Asked how long the whole process could take, Mr Brammertz told reporters: "It is very difficult to say how long it will last.

"The problem will not be the prosecution, we have our updated charge sheet ready, it will be a question of how long the defence needs to prepare their case."

Mr Brammertz hailed Gen Mladic's arrest last Thursday in the village of Lazarevo, north of Belgrade, after 16 years on the run.

"His arrest confirms that no-one can count on impunity for war crimes," he said. "He is charged with crimes that shocked the conscience of the international community."

He thanked the president of Serbia and the country's security services for the arrest of Gen Mladic. But he said the detention of another key war crimes suspect, former Croatian Serb leader Goran Hadzic, should go ahead "without further delay".

Isolation cell

Gen Mladic was admitted to the UN detention unit in The Hague on Tuesday.

He was flown to the Dutch city after a Serbian court rejected an appeal against his extradition.
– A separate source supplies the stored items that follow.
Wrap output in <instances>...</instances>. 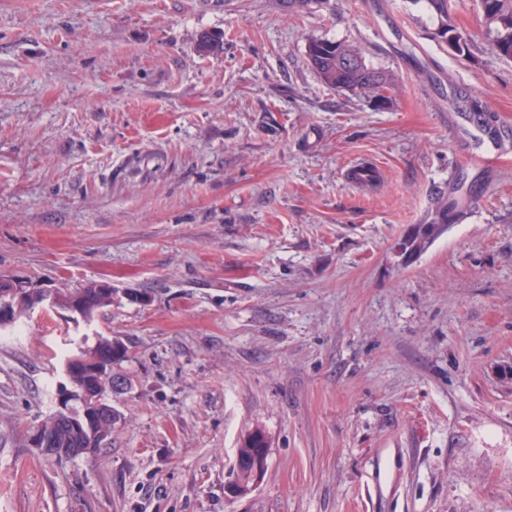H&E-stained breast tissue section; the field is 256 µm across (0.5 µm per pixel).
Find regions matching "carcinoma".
<instances>
[{
  "label": "carcinoma",
  "mask_w": 512,
  "mask_h": 512,
  "mask_svg": "<svg viewBox=\"0 0 512 512\" xmlns=\"http://www.w3.org/2000/svg\"><path fill=\"white\" fill-rule=\"evenodd\" d=\"M425 2L436 22V37L459 54L468 51V38L459 31L451 12L450 0ZM478 4L486 25L493 34L495 51L499 56L512 60V0H478ZM307 56L311 67L327 87L338 92L362 93L378 108L384 109L391 104L390 92L395 84L394 75L369 66L358 47L344 41L312 38L308 42ZM447 224L448 202L440 198L432 208L428 221L397 243L399 253L404 257L421 255ZM54 292L71 297L81 295L89 308L96 312L112 305V299L97 295L92 288H56ZM96 345L107 348L114 362L121 361L127 354V346L119 338L101 337ZM45 429L53 435L52 447L46 449L50 455L59 457L65 454L76 457L80 455L79 449L93 446L90 440L74 432L64 422L51 419L45 423ZM263 453H268V444L262 431L255 430L244 437L237 448L235 479L232 485L245 493L250 491L254 460Z\"/></svg>",
  "instance_id": "carcinoma-1"
}]
</instances>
His lawyer had argued he was too ill to be tried, but Serbian doctors said he was fit enough to be extradited.

Upon his arrival, a spokeswoman for the International Criminal Tribunal for the former Yugoslavia (ICTY) said tribunal staff handed Gen Mladic his indictment and explained the rules and procedures to him.

He was then placed in an isolation cell for the night - standard practice for new arrivals at the prison - before being examined by a doctor the following morning.

He was also given a list of defence lawyers who could help him through the initial proceedings of the war crimes court.

Court registrar John Hocking rejected comments by Gen Mladic's lawyer and son that the former commander was disorientend and mentally unfit for extradition.

He said Gen Mladic's transfer to the court's detention unit had been "a very co-operative, very smooth procedure".

Gen Mladic has said he does not recognise the authority of the UN tribunal.

When he appears in court at 0800 GMT on Friday, he will be asked to formally confirm his identity and enter a plea to each of the charges against him.

The former military commander could decline to plead at his first appearance, instead opting to delay a formal response by up to a month.

The prosecution has charged Mladic with genocide, persecution, extermination, murder, deportation, inhumane acts and cruel treatment for his alleged part in a plot to achieve the "elimination or permanent removal" of Muslims from large parts of Bosnia in pursuit of a "Greater Serbia".

He is accused of masterminding the 1995 Srebrenica massacre of about 7,500 Bosniak (Bosnian Muslim) men and boys, Europe's worst atrocity since World War II.

He is also charged over the 44-month siege of the capital Sarajevo from May 1992 in which 10,000 people died.

Gen Mladic's arrest is considered crucial to Serbia's bid to join the European Union.